Monterey Bay Aquarium Research Institute


A market-based approach to tightly coordinating multirobot teams

Nidhi Kalra
Robotics Institute, Carnegie Mellon University

November 1, 2006
Pacific Forum - 3:00 PM

Multirobot teams are a valuable means of completing missions in hazardous, unknown environments: they operate in conditions unsuitable for humans and offer robustness, speed, and flexibility.

A snapshot from our simulator that highlights three rovers exploring an environment while maintaining line of sight communication contact with each other. Here, the right-most robot will have to closely coordinate with its teammates to visit its next point of interest without violating the team's LOS constraints.

Nevertheless, these conditions often require that robots closely coordinate to ensure mission success. Consider a team of rovers exploring a hazardous environment.
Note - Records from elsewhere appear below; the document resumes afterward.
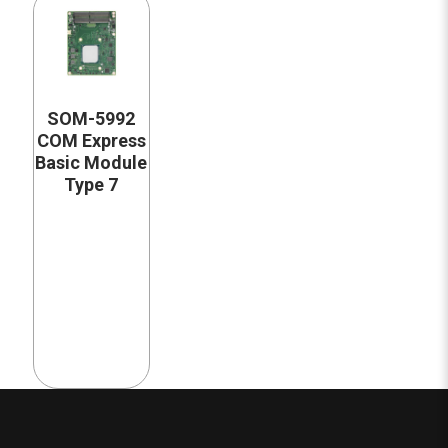
SOM-5992
COM Express
Basic Module
Type 7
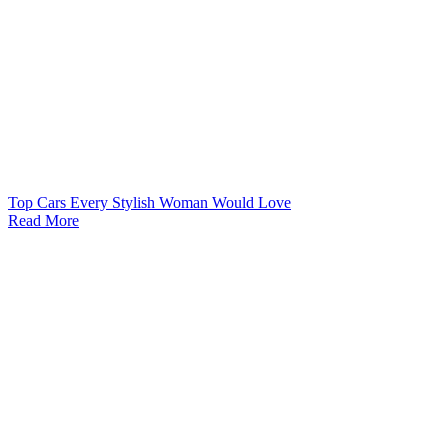
Top Cars Every Stylish Woman Would Love
Read More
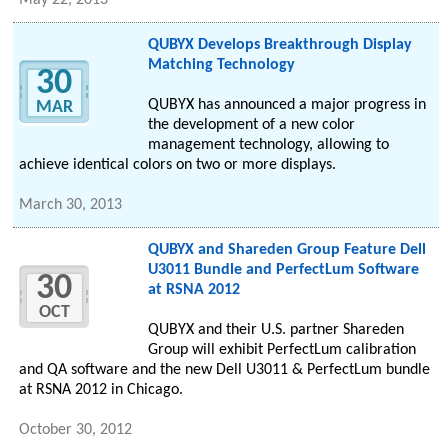
May 22, 2013
QUBYX Develops Breakthrough Display
Matching Technology
30
QUBYX has announced a major progress in
MAR
the development of a new color
management technology, allowing to
achieve identical colors on two or more displays.
March 30, 2013
QUBYX and Shareden Group Feature Dell
U3011 Bundle and PerfectLum Software
30
at RSNA 2012
OCT
QUBYX and their U.S. partner Shareden
Group will exhibit PerfectLum calibration
and QA software and the new Dell U3011 & PerfectLum bundle
at RSNA 2012 in Chicago.
October 30, 2012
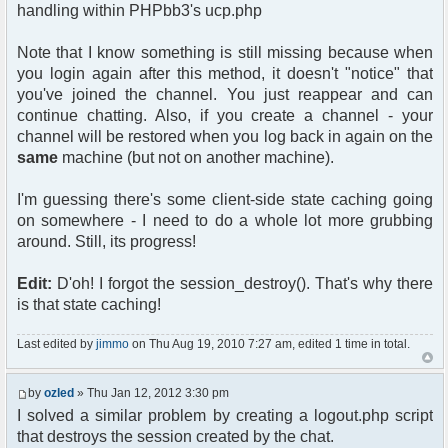
handling within PHPbb3's ucp.php
Note that I know something is still missing because when
you login again after this method, it doesn't "notice" that
you've joined the channel. You just reappear and can
continue chatting. Also, if you create a channel - your
channel will be restored when you log back in again on the
same
machine (but not on another machine).
I'm guessing there's some client-side state caching going
on somewhere - I need to do a whole lot more grubbing
around. Still, its progress!
Edit:
D'oh! I forgot the session_destroy(). That's why there
is that state caching!
Last edited by
jimmo
on Thu Aug 19, 2010 7:27 am, edited 1 time in total.
by
ozled
» Thu Jan 12, 2012 3:30 pm
I solved a similar problem by creating a logout.php script
that destroys the session created by the chat.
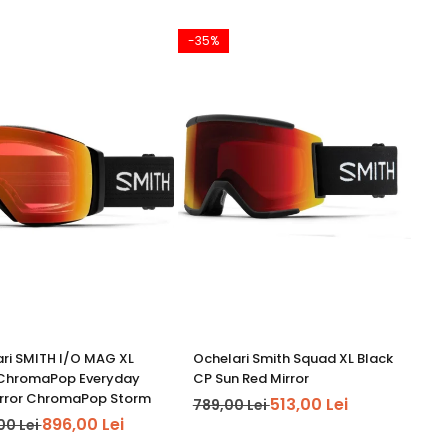
-35%
ri SMITH I/O MAG XL
Ochelari Smith Squad XL Black
 ChromaPop Everyday
CP Sun Red Mirror
irror ChromaPop Storm
513,00 Lei
789,00 Lei
896,00 Lei
00 Lei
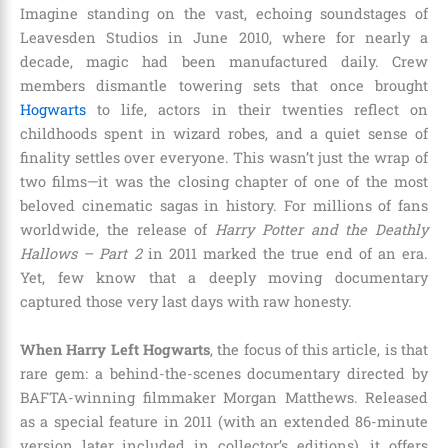
Imagine standing on the vast, echoing soundstages of
Leavesden Studios in June 2010, where for nearly a
decade, magic had been manufactured daily. Crew
members dismantle towering sets that once brought
Hogwarts
to life, actors in their twenties reflect on
childhoods spent in wizard robes, and a quiet sense of
finality settles over everyone. This wasn’t just the wrap of
two films—it was the closing chapter of one of the most
beloved cinematic sagas in history. For millions of fans
worldwide, the release of
Harry Potter and the Deathly
Hallows – Part 2
in 2011 marked the true end of an era.
Yet, few know that a deeply moving documentary
captured those very last days with raw honesty.
When Harry Left Hogwarts
, the focus of this article, is that
rare gem: a behind-the-scenes documentary directed by
BAFTA-winning filmmaker Morgan Matthews. Released
as a special feature in 2011 (with an extended 86-minute
version later included in collector’s editions), it offers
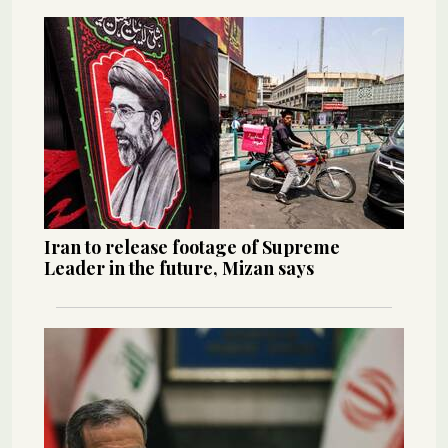
Iran to release footage of Supreme
Leader in the future, Mizan says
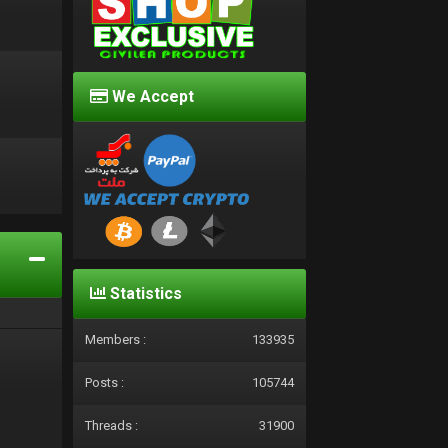
We Accept
d
Statistics
Members :
133935
Posts :
105744
Threads :
31900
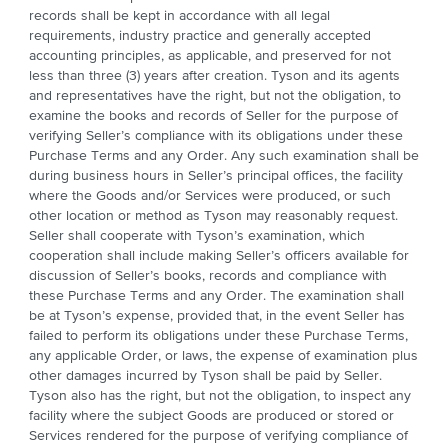
records shall be kept in accordance with all legal
requirements, industry practice and generally accepted
accounting principles, as applicable, and preserved for not
less than three (3) years after creation. Tyson and its agents
and representatives have the right, but not the obligation, to
examine the books and records of Seller for the purpose of
verifying Seller’s compliance with its obligations under these
Purchase Terms and any Order. Any such examination shall be
during business hours in Seller’s principal offices, the facility
where the Goods and/or Services were produced, or such
other location or method as Tyson may reasonably request.
Seller shall cooperate with Tyson’s examination, which
cooperation shall include making Seller’s officers available for
discussion of Seller’s books, records and compliance with
these Purchase Terms and any Order. The examination shall
be at Tyson’s expense, provided that, in the event Seller has
failed to perform its obligations under these Purchase Terms,
any applicable Order, or laws, the expense of examination plus
other damages incurred by Tyson shall be paid by Seller.
Tyson also has the right, but not the obligation, to inspect any
facility where the subject Goods are produced or stored or
Services rendered for the purpose of verifying compliance of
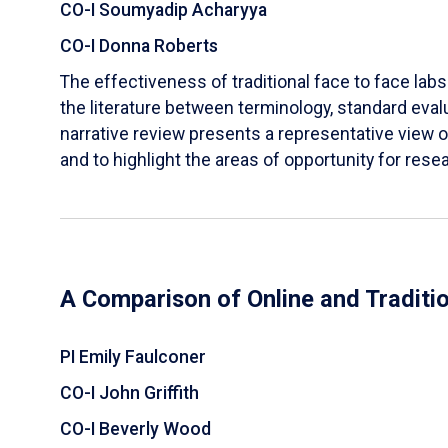
CO-I Soumyadip Acharyya
CO-I Donna Roberts
The effectiveness of traditional face to face labs 
the literature between terminology, standard evalu
narrative review presents a representative view of
and to highlight the areas of opportunity for rese
A Comparison of Online and Traditi
PI Emily Faulconer
CO-I John Griffith
CO-I Beverly Wood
For safety and monitoring, we constrain teammates to maintain an ad-hoc network to complete their mission.

Two of our team of three e-Gator robotic platforms

In this talk, I explore the coordination challenges posed by these domains that require solving a distributed, tightly-coupled multirobot planning problem. Uncertainty in the environment and the team also necessitates persistent tight coordination between teammates throughout execution. Additionally, I present our framework, Hoplites, that borrows ideas from economics to achieve coordination. In Hoplites, the team simulates a market-economy in which robots negotiate tightly-coupled plans that efficiently meet both the mission constraints and objectives. I also highlight simulation and field experiments involving two different problem domains.